- The Massachusetts Bay Transportation Authority unveiled proposed changes to the over-budget Green Line light-rail extension project and said that the changes could reduce costs by nearly $300 million, according to the Boston Globe.
- Central to the cost-cutting moves are drastic changes to the design of at least five of the line’s seven stations from enclosed to open-air and a scaling down of a vehicle maintenance facility from a storage capacity of 80 cars to 40.
- The Massachusetts Department of Transportation board members said the Green Line project will not go forward unless the MBTA can come up with significant cost reductions. If the state decides to scuttle the project, it would forfeit $1 billion in federal funding, as well as disappoint the residents of Somerville, MA, and Medford, MA, who would benefit most from a new rail line.
In January, the MBTA vowed to deliver "brutal" cuts to the project in an effort to whittle away at the $1 billion in cost overruns. Since the original contractors were terminated, the MBTA has explored several solutions to the Green Line debacle, including killing the project altogether.

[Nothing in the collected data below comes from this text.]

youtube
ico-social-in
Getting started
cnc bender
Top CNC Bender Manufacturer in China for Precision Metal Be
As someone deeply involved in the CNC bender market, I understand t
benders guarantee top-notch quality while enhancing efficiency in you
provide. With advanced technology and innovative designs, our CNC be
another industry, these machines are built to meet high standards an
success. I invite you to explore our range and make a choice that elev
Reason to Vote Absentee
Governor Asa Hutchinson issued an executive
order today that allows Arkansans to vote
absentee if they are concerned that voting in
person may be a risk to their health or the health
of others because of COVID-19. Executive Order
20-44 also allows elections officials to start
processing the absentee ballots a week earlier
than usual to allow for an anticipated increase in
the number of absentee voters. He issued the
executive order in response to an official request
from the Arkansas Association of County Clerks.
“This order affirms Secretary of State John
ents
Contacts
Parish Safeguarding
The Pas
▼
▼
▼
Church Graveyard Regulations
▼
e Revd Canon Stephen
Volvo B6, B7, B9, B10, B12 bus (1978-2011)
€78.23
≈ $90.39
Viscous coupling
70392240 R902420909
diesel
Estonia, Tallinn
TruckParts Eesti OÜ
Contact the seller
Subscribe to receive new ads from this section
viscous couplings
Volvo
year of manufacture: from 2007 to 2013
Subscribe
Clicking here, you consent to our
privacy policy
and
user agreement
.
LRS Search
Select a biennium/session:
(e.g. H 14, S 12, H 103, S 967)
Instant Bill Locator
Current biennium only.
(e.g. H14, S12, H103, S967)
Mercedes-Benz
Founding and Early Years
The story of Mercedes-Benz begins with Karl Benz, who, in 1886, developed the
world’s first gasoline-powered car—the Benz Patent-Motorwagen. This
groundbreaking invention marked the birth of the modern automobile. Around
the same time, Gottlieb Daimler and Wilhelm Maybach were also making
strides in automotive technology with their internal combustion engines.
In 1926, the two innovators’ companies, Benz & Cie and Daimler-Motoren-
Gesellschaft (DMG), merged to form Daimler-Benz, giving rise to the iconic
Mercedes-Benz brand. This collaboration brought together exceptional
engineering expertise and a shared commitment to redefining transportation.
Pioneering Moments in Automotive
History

At a town meeting, local officials and residents expressed their desire to see the project come to fruition. However, some residents and local officials told MBTA representatives at the meeting that they were very disappointed with the cuts, especially the changes to stations that would leave rail passengers exposed to the weather, according to the Globe.
After delays, cost overruns and a healthy dose of blame aimed at the contract and procurement processes, a frustrated MBTA terminated all of the project’s lead contractors in December, including the joint venture of White-Skanska-Kiewit (WSK).
However, while much of the fault has been attributed to the contract procurement method, a previously withheld Berkeley Research Group report said the failure of the MBTA and its consultants to address the difference between cost estimates among the major Green Line contractors increased the likelihood of the problems eventually encountered on the project.